== What is needed ==
In the records below, find every line with the word "Серверы" and copy it.

Transcribed page contents
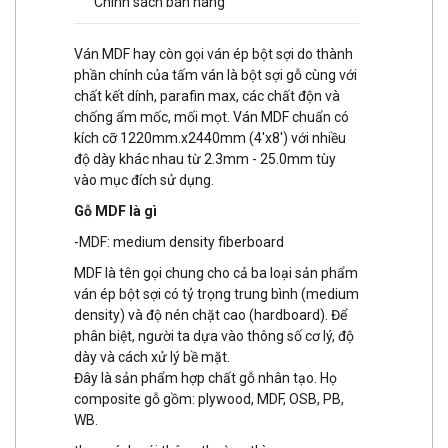
Chính sách bán hàng
Ván MDF hay còn gọi ván ép bột sợi do thành
phần chính của tấm ván là bột sợi gỗ cùng với
chất kết dính, parafin max, các chất độn và
chống ẩm mốc, mối mọt. Ván MDF chuẩn có
kích cỡ 1220mm.x2440mm (4'x8') với nhiều
độ dày khác nhau từ 2.3mm - 25.0mm tùy
vào mục đích sử dụng.
Gỗ MDF là gì
-MDF: medium density fiberboard
MDF là tên gọi chung cho cả ba loại sản phẩm
ván ép bột sợi có tỷ trọng trung bình (medium
density) và độ nén chặt cao (hardboard). Để
phân biệt, người ta dựa vào thông số cơ lý, độ
dày và cách xử lý bề mặt.
Đây là sản phẩm hợp chất gỗ nhân tạo. Họ
composite gỗ gồm: plywood, MDF, OSB, PB,
WB.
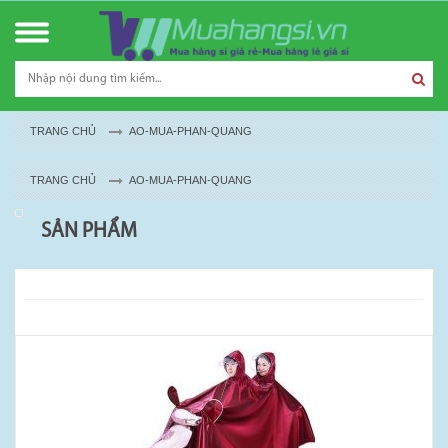
TRANG CHỦ
AO-MUA-PHAN-QUANG
TRANG CHỦ
AO-MUA-PHAN-QUANG
SẢN PHẨM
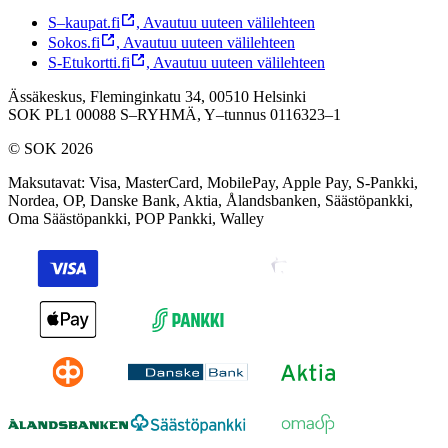
S–kaupat.fi
,
Avautuu uuteen välilehteen
Sokos.fi
,
Avautuu uuteen välilehteen
S-Etukortti.fi
,
Avautuu uuteen välilehteen
Ässäkeskus, Fleminginkatu 34, 00510 Helsinki
SOK PL1 00088 S–RYHMÄ,
Y–tunnus 0116323–1
© SOK 2026
Maksutavat
:
Visa, MasterCard, MobilePay, Apple Pay, S-Pankki,
Nordea, OP, Danske Bank, Aktia, Ålandsbanken, Säästöpankki,
Oma Säästöpankki, POP Pankki, Walley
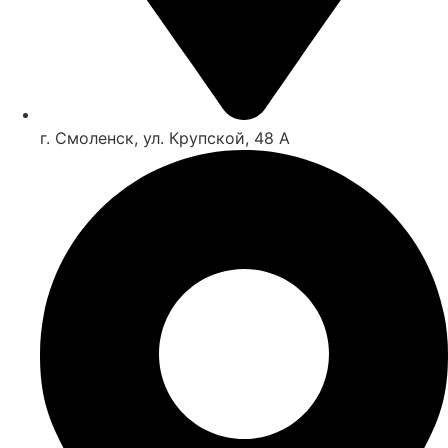
г. Смоленск, ул. Крупской, 48 А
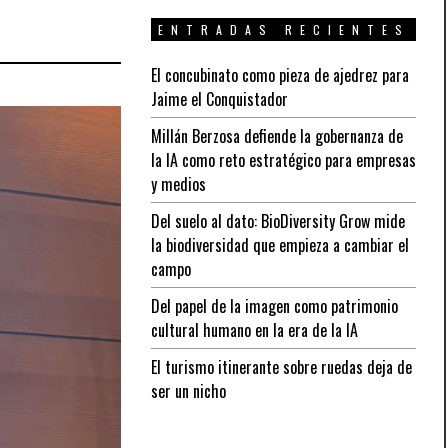
ENTRADAS RECIENTES
El concubinato como pieza de ajedrez para
Jaime el Conquistador
Millán Berzosa defiende la gobernanza de
la IA como reto estratégico para empresas
y medios
Del suelo al dato: BioDiversity Grow mide
la biodiversidad que empieza a cambiar el
campo
Del papel de la imagen como patrimonio
cultural humano en la era de la IA
El turismo itinerante sobre ruedas deja de
ser un nicho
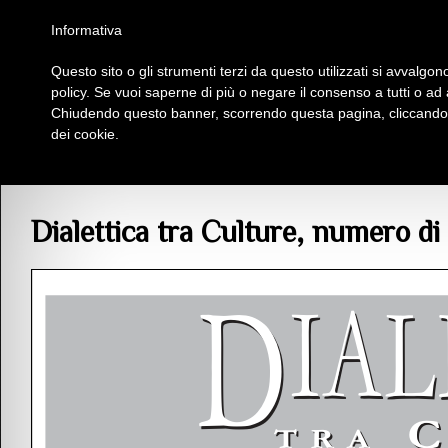
Homepage
Iscriviti al Circolo Iplac
Mappa
Regolamento
Contattaci
Informativa
Questo sito o gli strumenti terzi da questo utilizzati si avvalgono
Insieme Per La Cultura
policy. Se vuoi saperne di più o negare il consenso a tutti o ad
Chiudendo questo banner, scorrendo questa pagina, cliccando s
dei cookie.
Articoli
> Dialettica tra Culture, numero di novembre.
Dialettica tra Culture, numero d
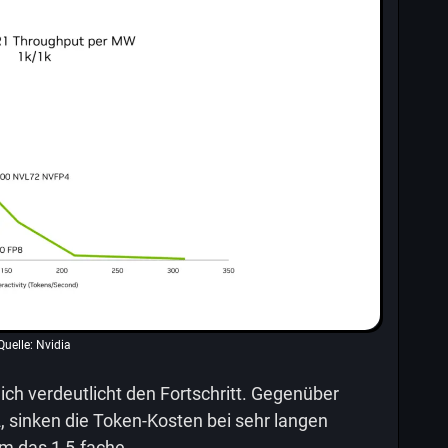
Quelle: Nvidia
ich verdeutlicht den Fortschritt. Gegenüber
sinken die Token-Kosten bei sehr langen
m das 1,5-fache.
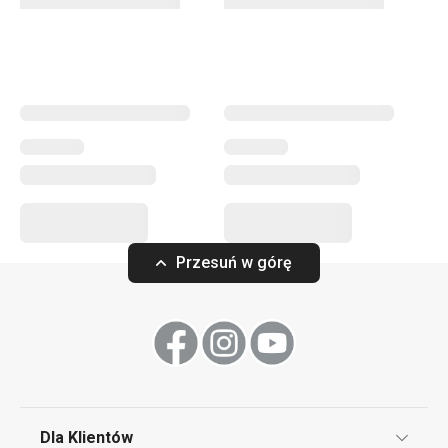
krok do przodu!
Przybory i akcesoria kuchenne
Gotowanie
Przesuń w górę
Dla Klientów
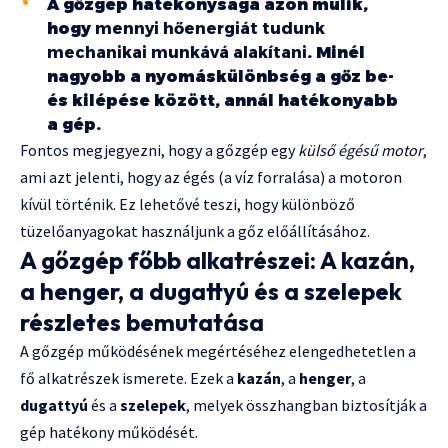
A gőzgép hatékonysága azon múlik,
hogy
mennyi hőenergiát tudunk
mechanikai munkává alakítani
. Minél
nagyobb a nyomáskülönbség a gőz be-
és kilépése között, annál hatékonyabb
a gép.
Fontos megjegyezni, hogy a gőzgép egy
külső égésű motor
,
ami azt jelenti, hogy az égés (a víz forralása) a motoron
kívül történik. Ez lehetővé teszi, hogy különböző
tüzelőanyagokat használjunk a gőz előállításához.
A gőzgép főbb alkatrészei: A kazán,
a henger, a dugattyú és a szelepek
részletes bemutatása
A gőzgép működésének megértéséhez elengedhetetlen a
fő alkatrészek ismerete. Ezek a
kazán
, a
henger
, a
dugattyú
és a
szelepek
, melyek összhangban biztosítják a
gép hatékony működését.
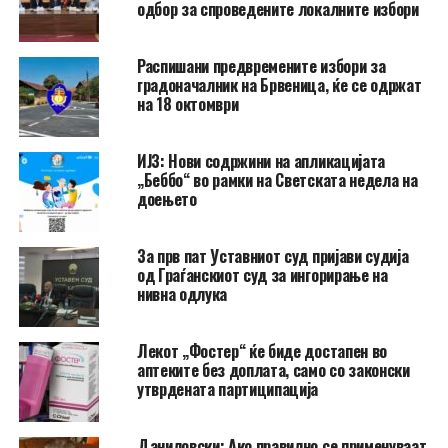
одбор за спроведените локалните избори
Распишани предвремените избори за
градоначалник на Брвеница, ќе се одржат
на 18 октомври
ИЈЗ: Нови содржини на апликацијата
„Беббо“ во рамки на Светската недела на
доењето
За прв пат Уставниот суд пријави судија
од Граѓанскиот суд за ингорирање на
нивна одлука
Лекот „Фостер“ ќе биде достапен во
аптеките без доплата, само со законски
утврдената партиципација
Даниловски: Ако правилно се применуваат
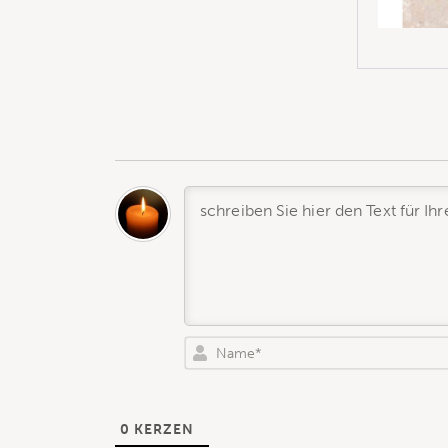
0
KERZEN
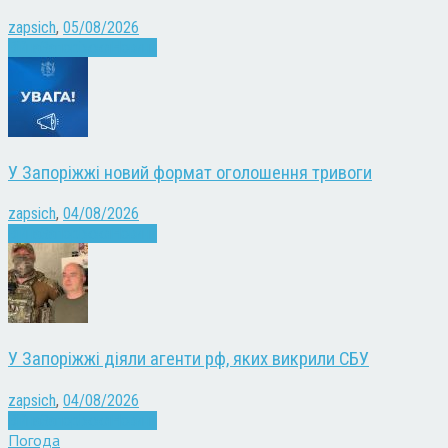
zapsich
,
05/08/2026
Війна
Запоріжжя
Новини
У Запоріжжі новий формат оголошення тривоги
zapsich
,
04/08/2026
Війна
Запоріжжя
Новини
У Запоріжжі діяли агенти рф, яких викрили СБУ
zapsich
,
04/08/2026
Війна
Запоріжжя
Новини
Погода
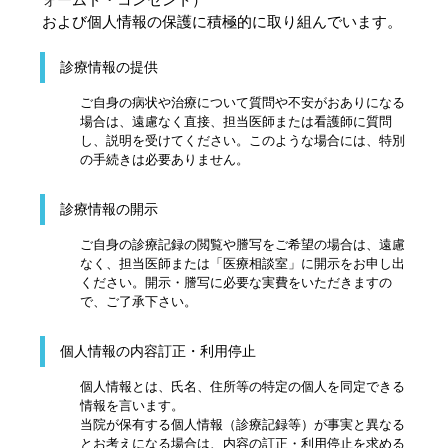
および個人情報の保護に積極的に取り組んでいます。
診療情報の提供
ご自身の病状や治療について質問や不安がおありになる
場合は、遠慮なく直接、担当医師または看護師に質問
し、説明を受けてください。このような場合には、特別
の手続きは必要ありません。
診療情報の開示
ご自身の診療記録の閲覧や謄写をご希望の場合は、遠慮
なく、担当医師または「医療相談室」に開示をお申し出
ください。開示・謄写に必要な実費をいただきますの
で、ご了承下さい。
個人情報の内容訂正・利用停止
個人情報とは、氏名、住所等の特定の個人を同定できる
情報を言います。
当院が保有する個人情報（診療記録等）が事実と異なる
とお考えになる場合は、内容の訂正・利用停止を求める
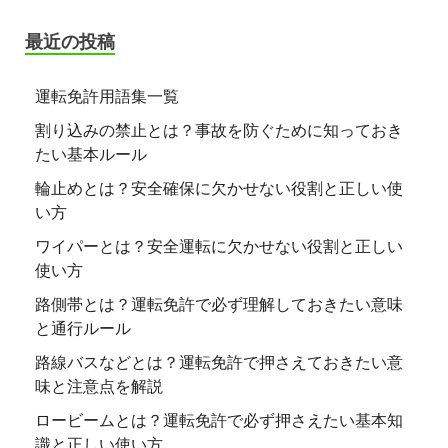
最近の投稿
運転免許用語集一覧
割り込みの禁止とは？事故を防ぐために知っておき
たい基本ルール
輪止めとは？安全確保に欠かせない役割と正しい使
い方
ワイパーとは？安全運転に欠かせない役割と正しい
使い方
路側帯とは？運転免許で必ず理解しておきたい意味
と通行ルール
路線バスなどとは？運転免許で押さえておきたい意
味と注意点を解説
ロービームとは？運転免許で必ず押さえたい基本知
識と正しい使い方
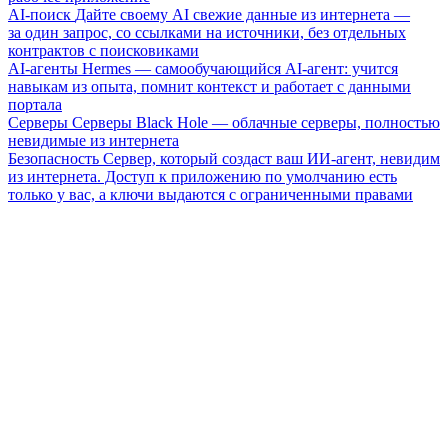
AI-поиск
Дайте своему AI свежие данные из интернета —
за один запрос, со ссылками на источники, без отдельных
контрактов с поисковиками
AI-агенты
Hermes — самообучающийся AI-агент: учится
навыкам из опыта, помнит контекст и работает с данными
портала
Серверы
Серверы Black Hole — облачные серверы, полностью
невидимые из интернета
Безопасность
Сервер, который создаст ваш ИИ-агент, невидим
из интернета. Доступ к приложению по умолчанию есть
только у вас, а ключи выдаются с ограниченными правами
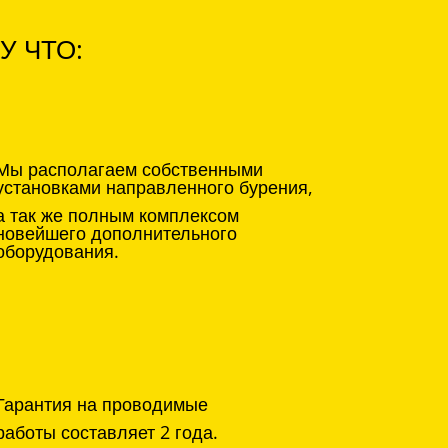
У ЧТО:
Мы располагаем собственными
установками направленного бурения,
а так же полным комплексом
новейшего дополнительного
оборудования.
Гарантия на проводимые
работы составляет 2 года.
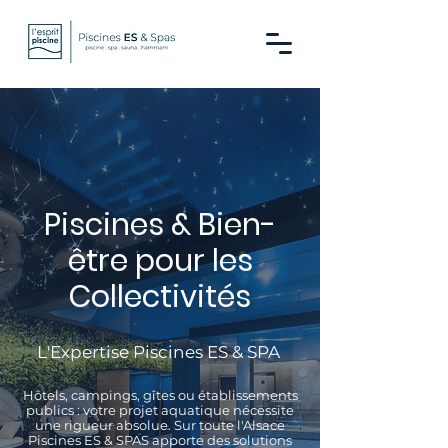
Piscines & Bien-
être pour les
Collectivités
L'Expertise Piscines ES & SPA
Hôtels, campings, gîtes ou établissements
publics : votre projet aquatique nécessite
une rigueur absolue. Sur toute l'Alsace
Piscines ES & SPAS apporte des solutions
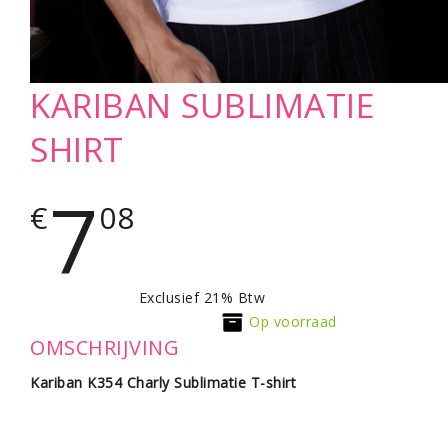
KARIBAN SUBLIMATIE
SHIRT
7
€
08
Exclusief 21% Btw
Op voorraad
OMSCHRIJVING
Kariban K354 Charly Sublimatie T-shirt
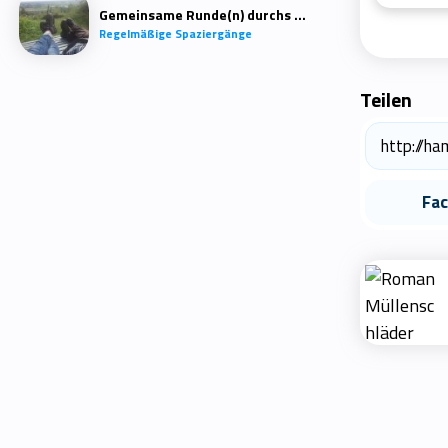
Gemeinsame Runde(n) durchs Quartier
Regelmäßige Spaziergänge
Teilen
Fa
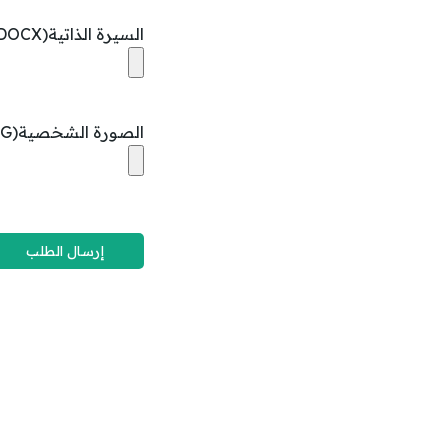
السيرة الذاتية(10MB – PDF, DOC, DOCX)
الصورة الشخصية(5MB – JPG, PNG)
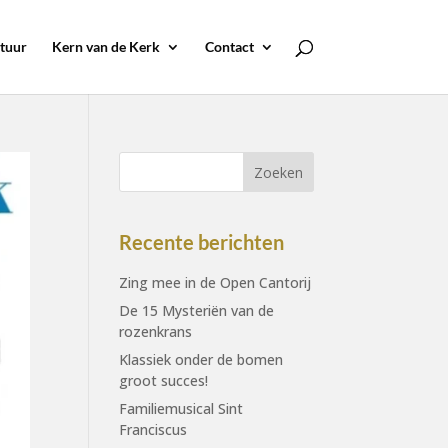
tuur
Kern van de Kerk
Contact
Recente berichten
Zing mee in de Open Cantorij
De 15 Mysteriën van de
rozenkrans
Klassiek onder de bomen
groot succes!
Familiemusical Sint
Franciscus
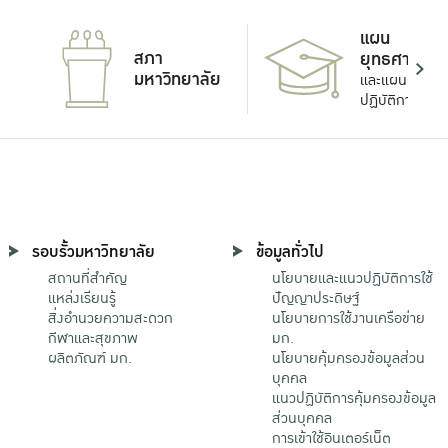
แผน
สภา
ยุทธศาสตร์
มหาวิทยาลัย
และแผน
ปฏิบัติการ
รอบรั้วมหาวิทยาลัย
ข้อมูลทั่วไป
สถานที่สำคัญ
นโยบายและแนวปฏิบัติการใช้
แหล่งเรียนรู้
ปัญญาประดิษฐ์
สิ่งอำนวยความสะดวก
นโยบายการใช้งานเครือข่าย
กีฬาและสุขภาพ
มก.
ผลิตภัณฑ์ มก.
นโยบายคุ้มครองข้อมูลส่วน
บุคคล
แนวปฏิบัติการคุ้มครองข้อมูล
ส่วนบุคคล
การเข้าใช้อินเตอร์เน็ต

== Result ==
Серверы
Серверы Black Hole — облачные серверы, полностью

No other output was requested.